The story of Exchange IOPS: How a crusade to make Exchange less of a storage hog enabled a successful cloud service
February 16, 2016
The history of software is littered with examples of grand strategic changes that never amounted to much when implemented. The crusade to reduce the number of disk I/O operations generated per user per second (IOPS) is an example of how a big bet paid off.
If we look back to Exchange 2003, if you wanted to deploy the software to serve more than a few hundred mailboxes, you had to invest in expensive Storage Area Network (SAN) hardware. SAN technology got a bad reputation in places as being complex and prone to problems if it wasn’t configured just so. That feeling lingers today, but when a SAN was deployed, configured, and managed properly, it is capable of delivering great performance for a range of applications.
Unfortunately, a SAN costs. The storage smarts, high-speed connections, expensive disks built for reliability and robustness, and all the surrounding technology makes a SAN something that is expensive to sell, service, and operate. In short, the need for SAN-quality storage created a dependency that Exchange could live without.
A focused effort to reduce the IOPS footprint required by the Information Store started soon after Exchange 2003 appeared. As depicted in the table below, that effort has been extraordinarily successful in driving the IOPS per user from 1.0 to around 0.05 today (lower in Exchange 2016 if you use lagged database copies). As with all performance data, you have to remember that input parameters exert huge influence over results. In this instance, the data is based on an IOPS profile of 100 messages per day.
Exchange 2003
IOPS per user | 1.0 | 0.32 | 0.1 | 0.07 | 0.044(*) |
---|---|---|---|---|---|
Drives | SAS 146 GB 15K | SAS 146 GB 15K | SAS 1 TB 7.2K | SAS/SATA 4 TB 7.2K | SAS/SATA 8 TB 7.2K |
Disk redundancy | RAID-10 | RAID5/10 | JBOD | JBOD | JBOD |
High Availability | Backup and Restore | LCR, CCR, and SCR/single database copy and failover | DAG/multiple database copies and failover | DAG/multiple database copies and failover | DAG/multiple database copies and failover |
Backup | Streamed to tape | Server failover | Native data protection | Native data protection | Native data protection |
Controller | SAN | Array | Array | Array | Array |
Write cache protection | SAN | Battery | Battery | Battery | Battery |
Average corporate mailbox | 200-500 MB | 250 MB – 1 GB | 500 MB – 2 GB | 1 GB – 5 GB | 2 GB – 10 GB |
(*) The official guidance from Microsoft is that Exchange 2016 and Exchange 2013 deliver the same IOPS performance. However, I checked the lower figure before publication and am happy that this can be achieved and indicates that continued progress is being made. For planning purposes, it's best to use the higher figure, which is the basis used by tools such as Microsoft's Exchange Server Role Sizing Calculator. The redoubtable Ross Smith IV would always prefer you to use 0.07.

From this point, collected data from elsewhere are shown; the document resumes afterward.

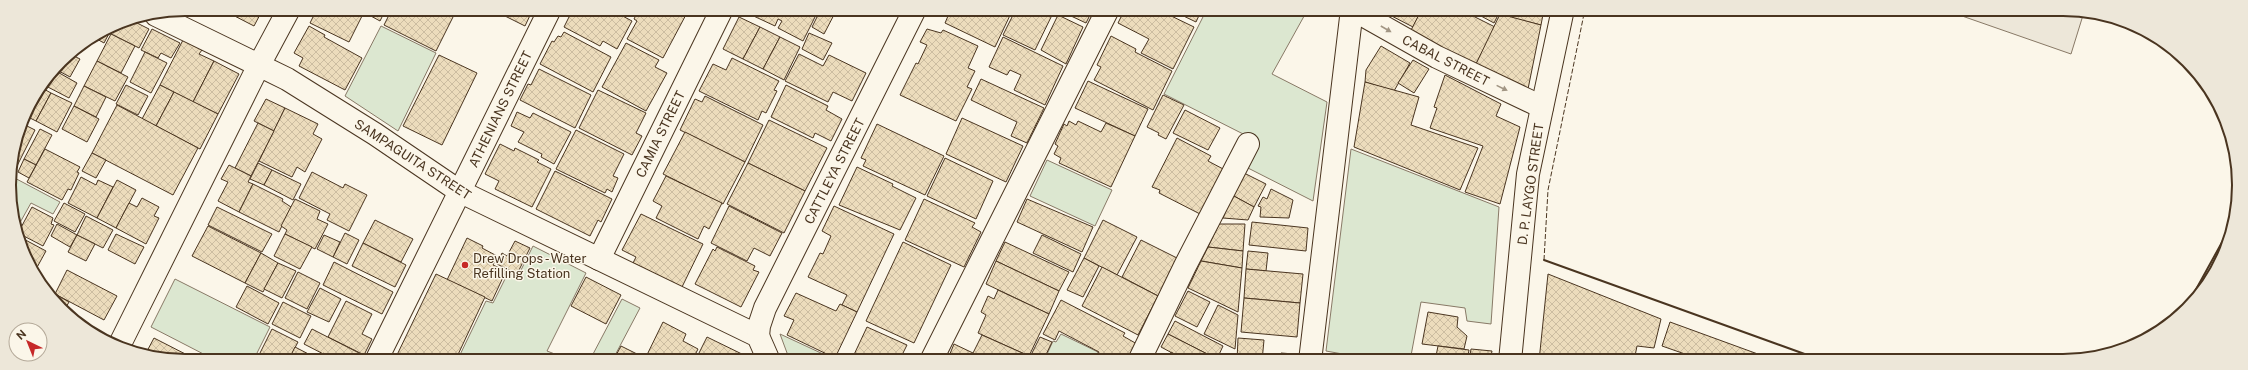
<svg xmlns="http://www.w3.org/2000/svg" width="2248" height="370" viewBox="0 0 2248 370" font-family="'Public Sans',sans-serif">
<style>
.grass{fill:#dce7d0;stroke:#887966}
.parking{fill:#ede7d9;stroke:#887966}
.building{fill:url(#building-cross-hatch);stroke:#4a3520}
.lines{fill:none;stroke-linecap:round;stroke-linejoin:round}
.minor-casing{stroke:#4a3520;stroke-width:24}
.major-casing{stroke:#4a3520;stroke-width:24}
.minor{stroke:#fbf6e9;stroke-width:22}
.major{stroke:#fbf6e9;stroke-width:22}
.fence{stroke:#4a3520;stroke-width:1;stroke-dasharray:5 2;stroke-linecap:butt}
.wall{stroke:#4a3520;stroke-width:2}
.oneway{fill:#a29684}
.poi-dot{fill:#c62828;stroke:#fbf6e9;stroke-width:1.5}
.labels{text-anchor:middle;stroke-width:3;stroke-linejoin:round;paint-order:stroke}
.street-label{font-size:13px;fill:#4a3520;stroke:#fbf6e9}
.poi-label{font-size:13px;fill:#4a3520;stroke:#fbf6e9;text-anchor:start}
.rim{fill:none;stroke:#4a3520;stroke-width:2}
</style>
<defs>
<pattern id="building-cross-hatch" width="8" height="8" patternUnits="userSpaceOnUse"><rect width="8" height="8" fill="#ecdcbc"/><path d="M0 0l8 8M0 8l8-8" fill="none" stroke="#ccbda1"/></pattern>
</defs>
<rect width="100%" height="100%" fill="#fbf6e9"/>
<g class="grass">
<polygon points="1207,9 1308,9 1272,74 1327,102 1313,201 1246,167 1259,142 1164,94"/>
<polygon points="381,26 436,53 398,131 345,96"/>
<polygon points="1351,149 1499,207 1491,324 1467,321 1465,308 1421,302 1410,361 1381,361 1326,351"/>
<polygon points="1047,160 1112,190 1095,226 1030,196"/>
<polygon points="9,175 60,202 53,214 31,203 17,228"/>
<polygon points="533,246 586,273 547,351 573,361 457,361 486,301 493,303 508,273 518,276"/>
<polygon points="175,279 270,327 253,361 217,361 151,327"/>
<polygon points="622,299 640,308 612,361 601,361 592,356"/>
<polygon points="780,334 836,360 790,361"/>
<polygon points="1061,334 1098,352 1096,357 1103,361 1044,361 1053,341 1056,342"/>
</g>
<polygon class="parking" points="1942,9 2075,9 2084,12 2071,54"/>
<g class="building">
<polygon points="221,9 263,9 254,26"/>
<polygon points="317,9 349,9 362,16 349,42 310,23"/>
<polygon points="358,9 386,9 380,21"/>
<polygon points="392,9 457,9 436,51 384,25"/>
<polygon points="491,9 533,9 525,26"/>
<polygon points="573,9 577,11 578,9 619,9 617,13 632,21 617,49 603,41 600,46 564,27"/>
<polygon points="639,9 689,9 663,58 627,39 637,21 634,19"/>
<polygon points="747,9 819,9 803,41 778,28 782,21 778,19 775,26 745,12"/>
<polygon points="821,9 837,9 824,34 812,27"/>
<polygon points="951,9 1013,9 995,47 945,23"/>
<polygon points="1016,9 1054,11 1035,50 1003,35"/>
<polygon points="1056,9 1093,9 1086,23"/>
<polygon points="1125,9 1147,9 1160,16 1163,12 1194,27 1173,69 1141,53 1149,39 1118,23"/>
<polygon points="1169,9 1202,9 1196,22"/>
<polygon points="1384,9 1422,9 1413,27 1382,11"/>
<polygon points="1422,9 1459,9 1495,27 1476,64 1410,32"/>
<polygon points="1468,9 1501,9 1494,23"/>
<polygon points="1515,9 1544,9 1541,25 1512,18"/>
<polygon points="1500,14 1541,25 1528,89 1476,64"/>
<polygon points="1058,15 1083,27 1066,64 1041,50"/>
<polygon points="739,17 760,27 743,59 723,49"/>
<polygon points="131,20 149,29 139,48 111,34 117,23"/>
<polygon points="113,26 104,43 95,38"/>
<polygon points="309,26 325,35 324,37 362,58 345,90 299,66 303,58 294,53"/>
<polygon points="760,27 780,37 763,69 743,59"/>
<polygon points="152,29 180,43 171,58 161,53 158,58 141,50"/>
<polygon points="927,29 941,33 943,30 978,46 968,68 975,71 967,87 972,89 956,121 900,95 916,63 918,64 927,45 920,42"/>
<polygon points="564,32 611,57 593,92 540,64 552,41 554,42 558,36 561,37"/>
<polygon points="809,33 832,43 823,60 802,49"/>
<polygon points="111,34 135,46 121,73 97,61"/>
<polygon points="1111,36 1136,49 1135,52 1172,71 1153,110 1094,80 1101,67 1097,65"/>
<polygon points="780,37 800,47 784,80 763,69"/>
<polygon points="1003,37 1063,66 1045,105 1014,90 1021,75 1010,70 1007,75 989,67"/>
<polygon points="183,40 202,50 199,54 214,61 193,102 160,85"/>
<polygon points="626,43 659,60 655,67 667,73 646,111 602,87"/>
<polygon points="1381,46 1410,63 1394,91 1365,82 1366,70"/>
<polygon points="145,52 167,63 151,93 130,82"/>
<polygon points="70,54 80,59 70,77 55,69 61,60"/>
<polygon points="799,54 823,66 829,55 866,73 852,101 833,92 828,102 785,81"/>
<polygon points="439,55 477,73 442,145 403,126"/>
<polygon points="732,58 779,81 774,90 777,91 766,113 762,111 758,120 699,91 713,64 726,70"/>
<polygon points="1413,60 1429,69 1414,93 1398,83"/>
<polygon points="97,61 128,77 115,101 84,86"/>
<polygon points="214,61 239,74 218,114 193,102"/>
<polygon points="539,69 591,95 575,128 520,100 528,84 531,85"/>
<polygon points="54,70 77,83 69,98 44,85"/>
<polygon points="1445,75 1501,104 1496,116 1520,127 1500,204 1465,192 1483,146 1430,128 1437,108 1434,107"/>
<polygon points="981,79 1044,108 1027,143 1011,136 1017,122 971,100"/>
<polygon points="1088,81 1148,109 1135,136 1075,108"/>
<polygon points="1365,82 1419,97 1411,125 1478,148 1460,190 1354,147"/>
<polygon points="126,85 148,96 138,115 116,104"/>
<polygon points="160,85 174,92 156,126 142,119"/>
<polygon points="786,85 828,106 826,110 842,119 831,141 815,133 813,138 771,117"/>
<polygon points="84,86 106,97 96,117 74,106"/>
<polygon points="42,88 51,93 36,121 24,115"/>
<polygon points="598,90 646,113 636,133 642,136 632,155 579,128"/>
<polygon points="174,92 218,114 200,149 156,126"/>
<polygon points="51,93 72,103 57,132 36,121"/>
<polygon points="1163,95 1184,105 1166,139 1158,135 1159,133 1147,127"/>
<polygon points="705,96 763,125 745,162 680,130 695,99 702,102"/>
<polygon points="266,99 285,108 274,131 254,121"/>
<polygon points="117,105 198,148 173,195 92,153"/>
<polygon points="74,106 99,119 87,142 62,129"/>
<polygon points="285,108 318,124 313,134 322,139 305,172 297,167 292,177 259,161"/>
<polygon points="1185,110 1220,128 1208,150 1173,133"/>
<polygon points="517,112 530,118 533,113 571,132 554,164 541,157 542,154 518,142 524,132 511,126"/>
<polygon points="962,118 1023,146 1006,182 946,154"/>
<polygon points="769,120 827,148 805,191 748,163"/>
<polygon points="1069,121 1076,125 1078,121 1101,132 1106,123 1135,136 1111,187 1059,163 1061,158 1054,154 1058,146 1055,144 1064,124 1067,126"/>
<polygon points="21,123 35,130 15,170 11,168"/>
<polygon points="258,123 274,131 251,176 235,168"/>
<polygon points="877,124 944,156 925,195 863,166 866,160 861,158"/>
<polygon points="40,129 52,135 36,165 24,159"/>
<polygon points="576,130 624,154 613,176 618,178 612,192 607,189 605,193 556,169"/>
<polygon points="685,132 745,162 723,204 663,174"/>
<polygon points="1177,138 1211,156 1208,161 1225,170 1202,215 1159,193 1160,190 1152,187"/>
<polygon points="500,144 514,151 515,148 539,160 537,162 551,169 532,207 495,189 499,181 485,174"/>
<polygon points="45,149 80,167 77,172 79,173 71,190 68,189 62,200 27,182"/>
<polygon points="92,153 106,160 96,178 82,171"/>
<polygon points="945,158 993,181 976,219 927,196"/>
<polygon points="24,159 36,165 29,178 18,172"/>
<polygon points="258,163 272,170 264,185 250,179"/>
<polygon points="748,163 805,191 784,233 727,204"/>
<polygon points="229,165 251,176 248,182 253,184 239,212 218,201 228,182 221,179"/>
<polygon points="857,167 893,184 892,186 916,198 900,230 839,205"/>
<polygon points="272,170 301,184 293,200 264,185"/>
<polygon points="555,171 612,199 601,222 598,220 590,236 536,209"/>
<polygon points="312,172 343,188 345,184 367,195 349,231 327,220 330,214 299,198"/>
<polygon points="1244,173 1266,184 1254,207 1232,195"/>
<polygon points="666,176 722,203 709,229 704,226 698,239 656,218 662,206 653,201"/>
<polygon points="81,177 96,185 98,180 113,187 97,218 68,203"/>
<polygon points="117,180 136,190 116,228 97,218"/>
<polygon points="253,184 283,199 282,201 291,207 279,232 239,212"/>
<polygon points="1271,189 1293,200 1289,218 1260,217 1261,207 1258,206 1263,197 1267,199"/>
<polygon points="1232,195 1254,207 1248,220 1223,218"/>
<polygon points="142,198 159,207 154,216 159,218 146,244 116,228 129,203 137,207"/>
<polygon points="295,199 320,211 317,219 328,224 315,249 285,234 287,230 281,226"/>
<polygon points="924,199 975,223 972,227 981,232 964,267 905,240"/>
<polygon points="1027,199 1093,227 1082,252 1017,222"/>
<polygon points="64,203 85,214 75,232 54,221"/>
<polygon points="729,206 782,233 770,256 754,248 747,261 711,243"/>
<polygon points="834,206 894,234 857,312 842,305 847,295 808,277 820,253 823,254 831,236 822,231"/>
<polygon points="32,207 53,218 51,224 54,225 43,246 18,233"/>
<polygon points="217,207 272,234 262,252 208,225"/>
<polygon points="641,214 703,244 682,287 633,263 636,257 622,250"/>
<polygon points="86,216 113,230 103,248 77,235"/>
<polygon points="375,220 413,239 401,262 363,243"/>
<polygon points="1103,220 1137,237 1117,275 1084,258"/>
<polygon points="1252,222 1308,228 1306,251 1249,245"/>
<polygon points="57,224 77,235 70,247 51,236"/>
<polygon points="1219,224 1245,224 1243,251 1208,247"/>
<polygon points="208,226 261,253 245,283 192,256"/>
<polygon points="345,233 359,240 347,264 333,257"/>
<polygon points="116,234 144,247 135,264 108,250"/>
<polygon points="285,234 312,247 300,269 274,256"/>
<polygon points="77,235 95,244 86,261 68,252"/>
<polygon points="324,235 340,242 333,257 317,249"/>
<polygon points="1042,235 1081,254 1073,272 1033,253"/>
<polygon points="18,236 46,251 35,271 18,242"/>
<polygon points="467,238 483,246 482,248 497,256 493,265 506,271 492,301 447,280"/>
<polygon points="1141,240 1181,260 1162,298 1122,277"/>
<polygon points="515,241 530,248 517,274 497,264 502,253 507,256"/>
<polygon points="903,242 951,265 914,343 866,321"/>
<polygon points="1005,242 1069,272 1059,291 996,261"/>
<polygon points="363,243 406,265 395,287 352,266"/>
<polygon points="717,247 755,266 753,270 759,272 741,307 695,284 713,249 715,251"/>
<polygon points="1208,247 1243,251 1242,268 1201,261"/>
<polygon points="1248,251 1268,253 1266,271 1246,269"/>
<polygon points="261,253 278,263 263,292 245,283"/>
<polygon points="1084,258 1099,266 1083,297 1067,290"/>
<polygon points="996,261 1059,291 1049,314 986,284"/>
<polygon points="1201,261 1242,268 1238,312 1188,288"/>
<polygon points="334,262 393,292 382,314 323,285"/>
<polygon points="278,263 296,271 282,298 264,289"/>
<polygon points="1102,267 1158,296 1138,335 1082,306"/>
<polygon points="1246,269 1303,274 1300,303 1244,298"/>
<polygon points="67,270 117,296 104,320 55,294"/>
<polygon points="298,272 320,283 307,309 285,298"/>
<polygon points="436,274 485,297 455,361 403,361 396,357"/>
<polygon points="1548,274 1661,319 1654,348 1637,346 1634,361 1539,361"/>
<polygon points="586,277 621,295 606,324 571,306"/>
<polygon points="247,286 279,303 268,324 236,307"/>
<polygon points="320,288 341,299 329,322 307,312"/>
<polygon points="998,290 1049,314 1029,356 978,333 986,315 981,312 988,296 994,299"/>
<polygon points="1188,291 1210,302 1197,327 1175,316"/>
<polygon points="796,293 836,311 840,304 857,312 835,358 787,335 794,320 784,316"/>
<polygon points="55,294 69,302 65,309 53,301"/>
<polygon points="1244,298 1300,303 1297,337 1241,332"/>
<polygon points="1061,300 1125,333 1123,336 1137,344 1128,361 1116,361 1111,358 1107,361 1097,356 1099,352 1059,331 1055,340 1043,334"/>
<polygon points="346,301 372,314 362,334 372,339 364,355 328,337"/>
<polygon points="283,302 311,316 300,338 272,324"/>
<polygon points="1218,305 1238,315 1235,349 1204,334"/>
<polygon points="1428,312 1458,317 1457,327 1467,336 1464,349 1422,344"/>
<polygon points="1175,321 1223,346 1217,359 1168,334"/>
<polygon points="663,322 686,334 683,341 698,349 692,361 644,361"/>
<polygon points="1670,322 1777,361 1705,361 1662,346"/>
<polygon points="867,327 907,345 899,361 851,361"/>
<polygon points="272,329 298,342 288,361 256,361"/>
<polygon points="312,329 359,353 355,361 337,361 304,344"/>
<polygon points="1168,334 1217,359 1221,361 1187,361 1161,347"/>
<polygon points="982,335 1029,356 1027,361 947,361 954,344 973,353"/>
<polygon points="707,337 748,357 746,361 695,361"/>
<polygon points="1040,337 1052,342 1043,361 1028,361"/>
<polygon points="154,338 199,361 173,361 146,353"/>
<polygon points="1238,338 1264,340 1262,361 1237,361"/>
<polygon points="621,346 639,355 637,361 613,361"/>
<polygon points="1438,346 1469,350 1467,361 1435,361"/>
<polygon points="295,347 320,360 323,353 337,361 288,361"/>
<polygon points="1471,349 1492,351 1490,361 1469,361"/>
<polygon points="1171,352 1187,361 1166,361"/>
<polygon points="1281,353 1294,354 1294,361 1281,361"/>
</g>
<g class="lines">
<g class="minor-casing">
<g id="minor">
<polyline points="1352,9 1437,57 1542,107"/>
<polyline points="156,15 287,79 375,134 459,191 758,336 769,361"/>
<polyline points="599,259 722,9"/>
<polyline points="758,336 759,326 765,308 915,9"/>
<polyline points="119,346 259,65 289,9"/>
<polyline points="376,361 550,9"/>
<polyline points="931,361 1108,9"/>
<polyline points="1139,361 1185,266 1248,144"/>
<polyline points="1310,361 1352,9"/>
</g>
</g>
<g class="major-casing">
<polyline id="major" points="1510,361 1528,174 1563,9"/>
</g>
<use href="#minor" class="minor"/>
<use href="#major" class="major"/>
<polyline class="fence" points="1544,260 1548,190 1585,9"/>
<g class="wall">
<polyline points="1544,260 1824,361"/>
<polyline points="2183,313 2231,226"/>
</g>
</g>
<defs><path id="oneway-solid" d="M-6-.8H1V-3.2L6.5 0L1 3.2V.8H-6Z"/></defs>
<g class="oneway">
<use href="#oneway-solid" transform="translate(1386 29) rotate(30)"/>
<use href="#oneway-solid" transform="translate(1502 88) rotate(26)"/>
</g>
<circle class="poi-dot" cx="465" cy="265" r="4"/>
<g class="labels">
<g class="street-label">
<text transform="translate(1446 60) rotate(27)" y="5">CABAL STREET</text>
<text transform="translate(500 109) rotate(-64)" y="5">ATHENIANS STREET</text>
<text transform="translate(660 134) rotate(-64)" y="5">CAMIA STREET</text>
<text transform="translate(413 159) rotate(33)" y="5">SAMPAGUITA STREET</text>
<text transform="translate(834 171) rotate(-63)" y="5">CATTLEYA STREET</text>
<text transform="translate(1530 184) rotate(-82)" y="5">D. P. LAYGO STREET</text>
</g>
<g class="poi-label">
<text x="473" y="263">Drew Drops - Water<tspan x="473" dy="15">Refilling Station</tspan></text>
</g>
</g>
<path d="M0 0H2248V370H0ZM185 16H2063A169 169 0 0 1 2232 185V185A169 169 0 0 1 2063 354H185A169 169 0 0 1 16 185V185A169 169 0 0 1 185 16Z" fill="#ede7d9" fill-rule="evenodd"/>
<path class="rim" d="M185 16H2063A169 169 0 0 1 2232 185V185A169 169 0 0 1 2063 354H185A169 169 0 0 1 16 185V185A169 169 0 0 1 185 16Z"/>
<g transform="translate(28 342) rotate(317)"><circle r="19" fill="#fbf6e9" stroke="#b4a999"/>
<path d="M0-3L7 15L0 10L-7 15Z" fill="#c62828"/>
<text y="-6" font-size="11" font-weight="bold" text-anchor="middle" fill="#4a3520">N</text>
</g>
</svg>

Note: SATA or SAS drives can be used with Exchange 2013 or Exchange 2016. Microsoft prefers SAS and says in its discussion about the preferred architecture: “7.2K RPM serially attached SCSI (SAS) disks (while SATA disks are also available, the SAS equivalent provides better IO and a lower annualized failure rate).”
Change has come about through changes in the software at the ESE database layer and the Information Store allied to fundamental architecture changes in the high availability space to deliver the Database Availability Group (DAG). Taken together with the dropping cost of storage and the growing popularity of JBOD, the net result is that the topic of storage for Exchange leads to a radically different discussion today.
Lots of expense is removed from the deployment equation when the need for high-end storage disappears. Driving storage cost so low creates the ability to run cloud services like Exchange Online at price points that would be impossible if SANs were required.
In fact, the crusade to shrink IOPS has not only proven to be the right call, it also made it possible for Microsoft to lay the foundation for the transfer of so much user data to Office 365 over the last five years to serve over 60 million active mailboxes as part of a commercial cloud business that’s now running at an $9.4 billion annual revenue run rate.
There’s no way that Microsoft could afford to provision 50 GB of storage per mailbox and charge the prices they currently offer for Office 365 plans. In fact, 50 GB is just the start, because there’s that expandable archive mailbox as well plus space for Recoverable Items, and so on. Put it this way, a single Office 365 user could easily fill a complete old-style 146 GB enterprise-class SAN drive.
As MVP Paul Cunningham points out in an article, good reasons still exist to use a SAN to provide storage to Exchange, especially if your company takes a storage-centric view rather than an application-centric view of how resources should be deployed. The good thing that arises from the design decision made by the Exchange developers twelve years ago is that choice now exists. SAN or JBOD – it’s up to you.